While Grassley says he’ll attend with optimism, he doubts the president will focus on the topics he’d prefer.
“I’d like to hear how he’s going to increase the income of the middle class,” Grassley says. “I’d like to have him suggest less regulation, less taxes, less spending, so that we can encourage more private investment which increases jobs.”
Grassley, a Republican, says he sees a pattern in the mindset of the Democrats in power.
“What this country needs, contrary to what this administration’s done, which is more taxes, more regulation and more spending,” Grassley says, “we need to encourage job creation, we don’t need more taxes, higher tax rates, etcetera, we need more taxpayers.”
A report Grassley quotes finds only 62% of the U.S. population is now part of the workforce, the lowest number since records on the subject were first kept.

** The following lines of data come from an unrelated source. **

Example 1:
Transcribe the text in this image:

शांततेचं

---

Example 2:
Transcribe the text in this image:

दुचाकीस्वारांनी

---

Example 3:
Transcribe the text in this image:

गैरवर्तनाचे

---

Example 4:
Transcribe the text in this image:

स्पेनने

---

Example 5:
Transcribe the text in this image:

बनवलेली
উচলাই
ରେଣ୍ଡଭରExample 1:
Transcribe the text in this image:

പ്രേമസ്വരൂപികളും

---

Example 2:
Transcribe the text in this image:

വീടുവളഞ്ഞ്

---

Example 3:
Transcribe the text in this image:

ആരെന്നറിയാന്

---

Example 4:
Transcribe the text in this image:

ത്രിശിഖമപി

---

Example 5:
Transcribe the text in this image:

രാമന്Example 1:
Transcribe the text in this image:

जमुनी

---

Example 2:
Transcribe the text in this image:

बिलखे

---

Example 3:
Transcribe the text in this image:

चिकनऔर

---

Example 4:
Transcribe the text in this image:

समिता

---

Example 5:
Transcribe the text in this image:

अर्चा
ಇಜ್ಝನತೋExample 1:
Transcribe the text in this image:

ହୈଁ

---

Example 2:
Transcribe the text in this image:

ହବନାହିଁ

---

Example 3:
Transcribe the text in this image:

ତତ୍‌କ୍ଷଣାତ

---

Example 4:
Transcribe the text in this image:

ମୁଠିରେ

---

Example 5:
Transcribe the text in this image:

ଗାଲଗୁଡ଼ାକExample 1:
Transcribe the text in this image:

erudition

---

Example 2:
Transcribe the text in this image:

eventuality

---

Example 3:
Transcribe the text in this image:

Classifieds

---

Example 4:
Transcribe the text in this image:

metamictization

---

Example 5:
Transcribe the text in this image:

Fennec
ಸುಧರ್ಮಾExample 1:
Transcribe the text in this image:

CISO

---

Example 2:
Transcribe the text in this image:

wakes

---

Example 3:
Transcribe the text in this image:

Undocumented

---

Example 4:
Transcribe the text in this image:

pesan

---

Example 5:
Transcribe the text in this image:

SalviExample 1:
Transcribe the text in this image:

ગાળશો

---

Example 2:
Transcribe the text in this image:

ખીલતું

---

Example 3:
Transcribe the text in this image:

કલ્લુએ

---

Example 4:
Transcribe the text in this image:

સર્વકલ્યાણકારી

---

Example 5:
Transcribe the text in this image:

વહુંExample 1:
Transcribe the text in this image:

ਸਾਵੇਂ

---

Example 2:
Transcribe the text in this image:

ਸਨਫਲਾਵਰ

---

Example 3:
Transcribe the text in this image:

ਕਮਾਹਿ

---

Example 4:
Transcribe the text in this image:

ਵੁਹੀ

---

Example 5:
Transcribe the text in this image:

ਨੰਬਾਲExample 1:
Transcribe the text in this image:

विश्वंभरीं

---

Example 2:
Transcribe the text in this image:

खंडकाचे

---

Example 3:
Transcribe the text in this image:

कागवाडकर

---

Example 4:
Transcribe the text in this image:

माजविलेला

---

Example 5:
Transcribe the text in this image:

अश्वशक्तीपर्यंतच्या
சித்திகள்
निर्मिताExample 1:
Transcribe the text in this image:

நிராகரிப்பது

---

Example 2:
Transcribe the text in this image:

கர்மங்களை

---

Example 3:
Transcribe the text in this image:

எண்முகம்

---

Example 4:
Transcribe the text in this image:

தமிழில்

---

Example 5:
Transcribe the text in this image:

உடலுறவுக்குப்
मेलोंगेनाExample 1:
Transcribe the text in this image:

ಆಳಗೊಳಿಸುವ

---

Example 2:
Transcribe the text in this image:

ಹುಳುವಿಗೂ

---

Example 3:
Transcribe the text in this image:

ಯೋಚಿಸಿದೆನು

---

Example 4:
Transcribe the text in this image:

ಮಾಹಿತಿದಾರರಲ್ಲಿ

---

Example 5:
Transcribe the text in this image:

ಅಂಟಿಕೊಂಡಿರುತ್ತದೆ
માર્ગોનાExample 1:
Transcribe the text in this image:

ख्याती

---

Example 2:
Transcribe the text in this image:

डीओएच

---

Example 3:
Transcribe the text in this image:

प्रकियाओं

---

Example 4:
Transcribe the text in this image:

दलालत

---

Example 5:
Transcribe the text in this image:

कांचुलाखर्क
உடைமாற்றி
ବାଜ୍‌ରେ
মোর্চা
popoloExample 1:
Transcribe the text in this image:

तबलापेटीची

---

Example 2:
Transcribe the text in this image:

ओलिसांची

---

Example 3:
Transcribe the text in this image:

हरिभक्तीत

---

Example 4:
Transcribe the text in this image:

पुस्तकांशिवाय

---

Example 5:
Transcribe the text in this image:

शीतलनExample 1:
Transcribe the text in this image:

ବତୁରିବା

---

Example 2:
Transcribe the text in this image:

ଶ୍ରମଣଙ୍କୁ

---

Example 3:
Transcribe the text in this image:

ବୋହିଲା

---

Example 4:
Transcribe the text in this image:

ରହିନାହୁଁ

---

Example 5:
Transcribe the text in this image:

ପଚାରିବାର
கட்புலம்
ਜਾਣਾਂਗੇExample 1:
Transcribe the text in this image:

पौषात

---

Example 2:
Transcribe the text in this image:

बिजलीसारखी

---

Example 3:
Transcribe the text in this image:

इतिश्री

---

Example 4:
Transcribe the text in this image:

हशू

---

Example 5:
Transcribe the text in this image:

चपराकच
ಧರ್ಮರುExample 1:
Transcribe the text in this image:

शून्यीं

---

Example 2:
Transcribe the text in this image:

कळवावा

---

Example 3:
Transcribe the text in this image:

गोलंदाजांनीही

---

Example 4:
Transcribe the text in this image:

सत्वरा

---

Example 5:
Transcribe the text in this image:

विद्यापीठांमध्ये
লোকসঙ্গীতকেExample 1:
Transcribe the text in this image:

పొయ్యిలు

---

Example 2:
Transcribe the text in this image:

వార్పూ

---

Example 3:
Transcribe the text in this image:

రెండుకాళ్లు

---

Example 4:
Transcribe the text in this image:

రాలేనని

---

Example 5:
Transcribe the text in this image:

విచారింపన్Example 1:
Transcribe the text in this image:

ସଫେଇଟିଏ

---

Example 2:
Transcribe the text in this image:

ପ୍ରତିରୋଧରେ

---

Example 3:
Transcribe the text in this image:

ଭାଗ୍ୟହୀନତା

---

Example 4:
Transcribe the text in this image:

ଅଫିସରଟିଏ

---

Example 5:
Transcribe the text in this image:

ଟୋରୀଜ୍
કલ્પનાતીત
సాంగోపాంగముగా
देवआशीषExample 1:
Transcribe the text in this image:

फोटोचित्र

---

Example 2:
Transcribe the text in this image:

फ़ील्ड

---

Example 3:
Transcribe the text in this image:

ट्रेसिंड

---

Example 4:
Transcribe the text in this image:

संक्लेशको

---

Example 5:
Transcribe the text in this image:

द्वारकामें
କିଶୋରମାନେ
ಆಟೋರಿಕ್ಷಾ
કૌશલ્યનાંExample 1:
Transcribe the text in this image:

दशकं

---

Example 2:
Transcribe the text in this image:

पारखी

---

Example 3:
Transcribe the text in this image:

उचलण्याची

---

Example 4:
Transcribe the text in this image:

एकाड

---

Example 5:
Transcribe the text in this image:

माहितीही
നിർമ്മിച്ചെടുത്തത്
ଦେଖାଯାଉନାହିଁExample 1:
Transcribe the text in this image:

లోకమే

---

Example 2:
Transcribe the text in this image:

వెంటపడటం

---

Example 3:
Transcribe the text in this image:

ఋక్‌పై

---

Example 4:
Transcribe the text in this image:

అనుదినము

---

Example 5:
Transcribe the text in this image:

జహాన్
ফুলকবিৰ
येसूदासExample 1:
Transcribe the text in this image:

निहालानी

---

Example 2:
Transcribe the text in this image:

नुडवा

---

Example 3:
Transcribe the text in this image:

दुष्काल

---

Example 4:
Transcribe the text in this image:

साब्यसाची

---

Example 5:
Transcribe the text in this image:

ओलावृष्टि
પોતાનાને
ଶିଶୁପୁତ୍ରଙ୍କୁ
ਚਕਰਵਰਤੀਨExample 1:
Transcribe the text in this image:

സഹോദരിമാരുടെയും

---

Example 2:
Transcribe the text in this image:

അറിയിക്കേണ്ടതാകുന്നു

Aides to the president say he’ll be focusing the address on his entire presidency, not just his legislative agenda for the year ahead. Grassley was hoping the president would use the occasion to spark a fire under Congress for action on key issues but realizes it’s an election year.
“Now, I think what you’re going to hear though is all about his legacy,” Grassley says. “You’re going to hear a lot of rhetoric about how he envisions what he has done already that’s going to do something miraculous in the next five years and how he’s going to envision the country over the next five years.”
The State of the Union is scheduled for 8 PM Central time.